RECORDS SUPPLIED Block Start

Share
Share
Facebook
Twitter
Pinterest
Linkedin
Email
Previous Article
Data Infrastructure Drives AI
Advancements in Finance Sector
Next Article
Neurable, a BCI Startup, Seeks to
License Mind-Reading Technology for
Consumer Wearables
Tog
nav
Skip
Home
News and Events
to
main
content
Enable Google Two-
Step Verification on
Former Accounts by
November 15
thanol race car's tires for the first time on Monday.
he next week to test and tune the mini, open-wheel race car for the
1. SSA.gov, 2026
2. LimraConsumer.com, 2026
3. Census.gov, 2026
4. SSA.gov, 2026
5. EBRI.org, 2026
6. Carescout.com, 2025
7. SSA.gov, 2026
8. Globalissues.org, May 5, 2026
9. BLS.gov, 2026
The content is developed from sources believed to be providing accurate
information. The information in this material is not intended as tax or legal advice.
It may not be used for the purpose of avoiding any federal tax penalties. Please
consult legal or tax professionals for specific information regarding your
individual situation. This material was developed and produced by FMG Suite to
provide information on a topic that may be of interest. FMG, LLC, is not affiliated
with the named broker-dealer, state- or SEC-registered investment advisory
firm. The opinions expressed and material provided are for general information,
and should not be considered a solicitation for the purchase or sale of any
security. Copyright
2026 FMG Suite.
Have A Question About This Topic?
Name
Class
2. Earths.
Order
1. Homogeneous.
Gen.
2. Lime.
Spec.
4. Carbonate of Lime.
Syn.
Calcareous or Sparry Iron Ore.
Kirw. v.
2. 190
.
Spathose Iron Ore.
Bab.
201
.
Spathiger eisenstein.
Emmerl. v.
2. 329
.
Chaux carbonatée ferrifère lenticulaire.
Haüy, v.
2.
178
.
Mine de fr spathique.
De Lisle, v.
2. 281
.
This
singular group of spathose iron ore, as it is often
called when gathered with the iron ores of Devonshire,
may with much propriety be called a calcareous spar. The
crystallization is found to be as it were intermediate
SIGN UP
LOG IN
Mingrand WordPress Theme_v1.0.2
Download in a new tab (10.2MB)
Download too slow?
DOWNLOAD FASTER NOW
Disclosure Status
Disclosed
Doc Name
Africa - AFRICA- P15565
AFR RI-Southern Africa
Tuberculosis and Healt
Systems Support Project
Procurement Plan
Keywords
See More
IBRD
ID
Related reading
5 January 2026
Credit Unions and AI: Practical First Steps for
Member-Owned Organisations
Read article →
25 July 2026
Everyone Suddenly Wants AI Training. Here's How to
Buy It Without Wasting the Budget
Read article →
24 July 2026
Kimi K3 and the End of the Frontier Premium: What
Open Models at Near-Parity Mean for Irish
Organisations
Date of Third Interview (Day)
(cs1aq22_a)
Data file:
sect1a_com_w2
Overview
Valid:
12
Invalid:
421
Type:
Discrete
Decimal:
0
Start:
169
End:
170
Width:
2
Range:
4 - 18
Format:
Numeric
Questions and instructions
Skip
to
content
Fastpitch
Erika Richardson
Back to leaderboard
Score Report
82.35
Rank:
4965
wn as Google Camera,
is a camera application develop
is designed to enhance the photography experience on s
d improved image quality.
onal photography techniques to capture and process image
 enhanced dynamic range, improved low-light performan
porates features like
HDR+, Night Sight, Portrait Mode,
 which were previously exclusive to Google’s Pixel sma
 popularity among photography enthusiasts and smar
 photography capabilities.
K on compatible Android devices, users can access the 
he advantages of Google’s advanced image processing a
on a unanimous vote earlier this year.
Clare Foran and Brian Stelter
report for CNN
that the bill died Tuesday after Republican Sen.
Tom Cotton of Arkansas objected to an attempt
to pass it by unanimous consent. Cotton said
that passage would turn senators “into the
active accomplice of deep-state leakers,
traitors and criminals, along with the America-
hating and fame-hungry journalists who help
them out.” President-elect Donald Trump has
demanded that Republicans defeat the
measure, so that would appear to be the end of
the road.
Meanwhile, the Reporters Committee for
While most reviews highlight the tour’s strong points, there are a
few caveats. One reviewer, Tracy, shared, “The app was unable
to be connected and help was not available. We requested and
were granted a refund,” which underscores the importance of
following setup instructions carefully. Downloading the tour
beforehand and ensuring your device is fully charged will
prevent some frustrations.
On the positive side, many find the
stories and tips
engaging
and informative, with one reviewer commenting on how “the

RECORDS SUPPLIED Block End

§ **REQUEST**: Write out the complete material a second time, matching it exactly.

§ **REPLY**:
Share
Share
Facebook
Twitter
Pinterest
Linkedin
Email
Previous Article
Data Infrastructure Drives AI
Advancements in Finance Sector
Next Article
Neurable, a BCI Startup, Seeks to
License Mind-Reading Technology for
Consumer Wearables
Tog
nav
Skip
Home
News and Events
to
main
content
Enable Google Two-
Step Verification on
Former Accounts by
November 15
thanol race car's tires for the first time on Monday.
he next week to test and tune the mini, open-wheel race car for the
1. SSA.gov, 2026
2. LimraConsumer.com, 2026
3. Census.gov, 2026
4. SSA.gov, 2026
5. EBRI.org, 2026
6. Carescout.com, 2025
7. SSA.gov, 2026
8. Globalissues.org, May 5, 2026
9. BLS.gov, 2026
The content is developed from sources believed to be providing accurate
information. The information in this material is not intended as tax or legal advice.
It may not be used for the purpose of avoiding any federal tax penalties. Please
consult legal or tax professionals for specific information regarding your
individual situation. This material was developed and produced by FMG Suite to
provide information on a topic that may be of interest. FMG, LLC, is not affiliated
with the named broker-dealer, state- or SEC-registered investment advisory
firm. The opinions expressed and material provided are for general information,
and should not be considered a solicitation for the purchase or sale of any
security. Copyright
2026 FMG Suite.
Have A Question About This Topic?
Name
Class
2. Earths.
Order
1. Homogeneous.
Gen.
2. Lime.
Spec.
4. Carbonate of Lime.
Syn.
Calcareous or Sparry Iron Ore.
Kirw. v.
2. 190
.
Spathose Iron Ore.
Bab.
201
.
Spathiger eisenstein.
Emmerl. v.
2. 329
.
Chaux carbonatée ferrifère lenticulaire.
Haüy, v.
2.
178
.
Mine de fr spathique.
De Lisle, v.
2. 281
.
This
singular group of spathose iron ore, as it is often
called when gathered with the iron ores of Devonshire,
may with much propriety be called a calcareous spar. The
crystallization is found to be as it were intermediate
SIGN UP
LOG IN
Mingrand WordPress Theme_v1.0.2
Download in a new tab (10.2MB)
Download too slow?
DOWNLOAD FASTER NOW
Disclosure Status
Disclosed
Doc Name
Africa - AFRICA- P15565
AFR RI-Southern Africa
Tuberculosis and Healt
Systems Support Project
Procurement Plan
Keywords
See More
IBRD
ID
Related reading
5 January 2026
Credit Unions and AI: Practical First Steps for
Member-Owned Organisations
Read article →
25 July 2026
Everyone Suddenly Wants AI Training. Here's How to
Buy It Without Wasting the Budget
Read article →
24 July 2026
Kimi K3 and the End of the Frontier Premium: What
Open Models at Near-Parity Mean for Irish
Organisations
Date of Third Interview (Day)
(cs1aq22_a)
Data file:
sect1a_com_w2
Overview
Valid:
12
Invalid:
421
Type:
Discrete
Decimal:
0
Start:
169
End:
170
Width:
2
Range:
4 - 18
Format:
Numeric
Questions and instructions
Skip
to
content
Fastpitch
Erika Richardson
Back to leaderboard
Score Report
82.35
Rank:
4965
wn as Google Camera,
is a camera application develop
is designed to enhance the photography experience on s
d improved image quality.
onal photography techniques to capture and process image
 enhanced dynamic range, improved low-light performan
porates features like
HDR+, Night Sight, Portrait Mode,
 which were previously exclusive to Google’s Pixel sma
 popularity among photography enthusiasts and smar
 photography capabilities.
K on compatible Android devices, users can access the 
he advantages of Google’s advanced image processing a
on a unanimous vote earlier this year.
Clare Foran and Brian Stelter
report for CNN
that the bill died Tuesday after Republican Sen.
Tom Cotton of Arkansas objected to an attempt
to pass it by unanimous consent. Cotton said
that passage would turn senators “into the
active accomplice of deep-state leakers,
traitors and criminals, along with the America-
hating and fame-hungry journalists who help
them out.” President-elect Donald Trump has
demanded that Republicans defeat the
measure, so that would appear to be the end of
the road.
Meanwhile, the Reporters Committee for
While most reviews highlight the tour’s strong points, there are a
few caveats. One reviewer, Tracy, shared, “The app was unable
to be connected and help was not available. We requested and
were granted a refund,” which underscores the importance of
following setup instructions carefully. Downloading the tour
beforehand and ensuring your device is fully charged will
prevent some frustrations.
On the positive side, many find the
stories and tips
engaging
and informative, with one reviewer commenting on how “the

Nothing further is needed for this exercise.